The street took its name from a windmill on the site which was recorded 1585 and demolished during the 1690s. In a parliamentary survey of 1658 the mill was described as "well fitted with Staves and other materials".

The area was developed around 1665 but the building was speculative and of poor quality; this led to a royal proclamation in 1671 that prohibited unlicensed development in "Windmill Fields, Dog Fields and Soho". Later that year, Thomas Panton, one of the original speculators, was granted a licence to continue his scheme with the condition that it was supervised and directed by Sir Christopher Wren who was the Surveyor General of the King’s Works. By 1682, maps show that both sides of the street were developed along their whole length.

In 1767 the Scottish anatomist and physician William Hunter FRS built a large house at number 16 after demolishing an earlier large dwelling. Hunter’s house incorporated a large library, a museum and an anatomical theatre. He gave lectures and anatomical demonstrations from the new house, the first taking place on 1 October 1776. After his death, in 1783 he bequeathed the school and his house to his nephew, Dr Matthew Baillie, who taught there from 1783 to 1803. The house was used for medical demonstrations until 1831. It now forms part of the dressing rooms and stage of the Lyric Theatre.

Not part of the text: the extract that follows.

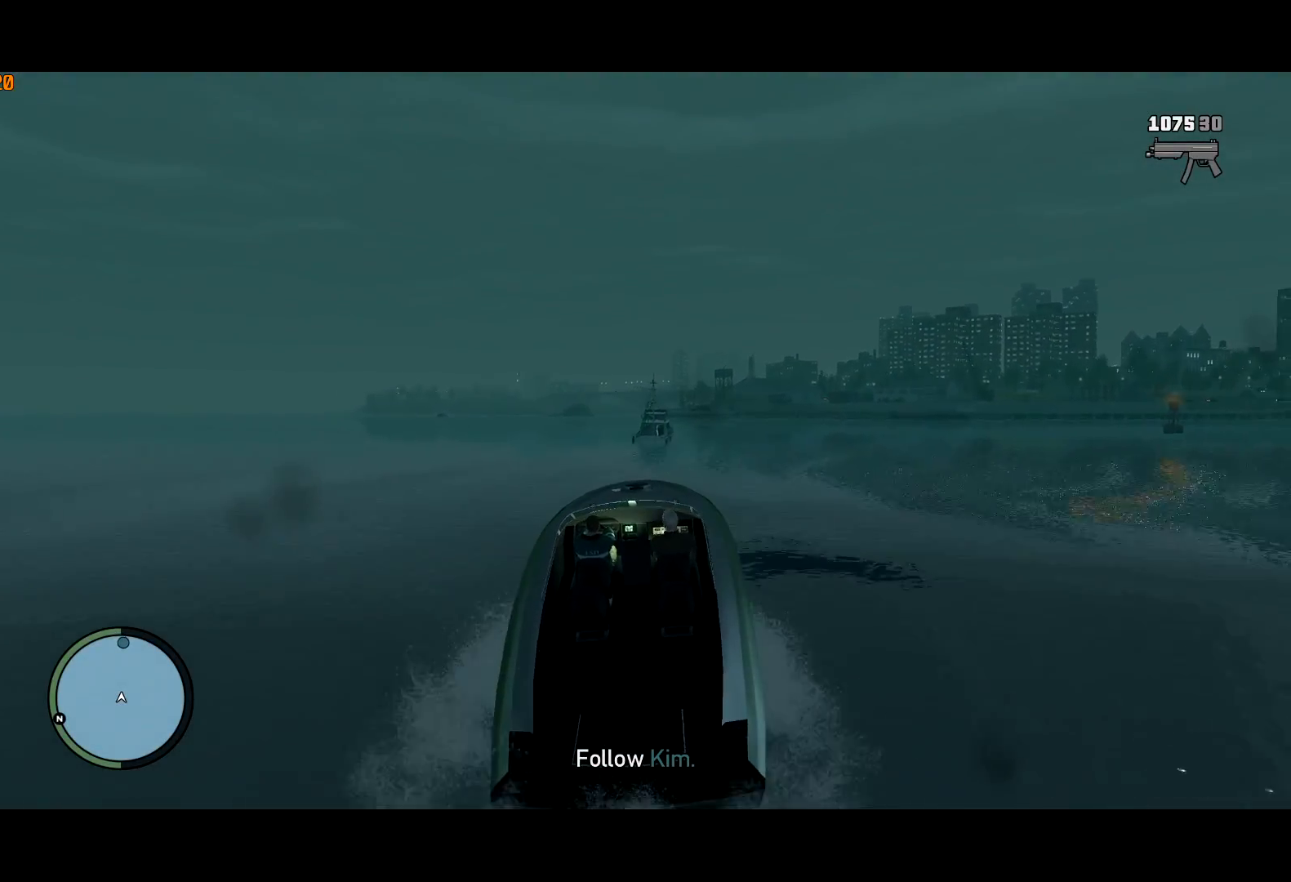
{"keys": ["ctrl", "w"], "mouse": [], "events": []}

In the 1940s, the first regular paid modern jazz club for London musicians, Club Eleven, was run from a basement in Great Windmill Street featuring musicians such as Ronnie Scott, Hank Shaw, Johnny Rogers, Lennie Bush, Tony Crombie and Laurie Morgan. In the 1960s, the Scene Club in Ham Yard at Number 41 was associated with the mod youth culture and bands that appeared there included the Rolling Stones and The Who.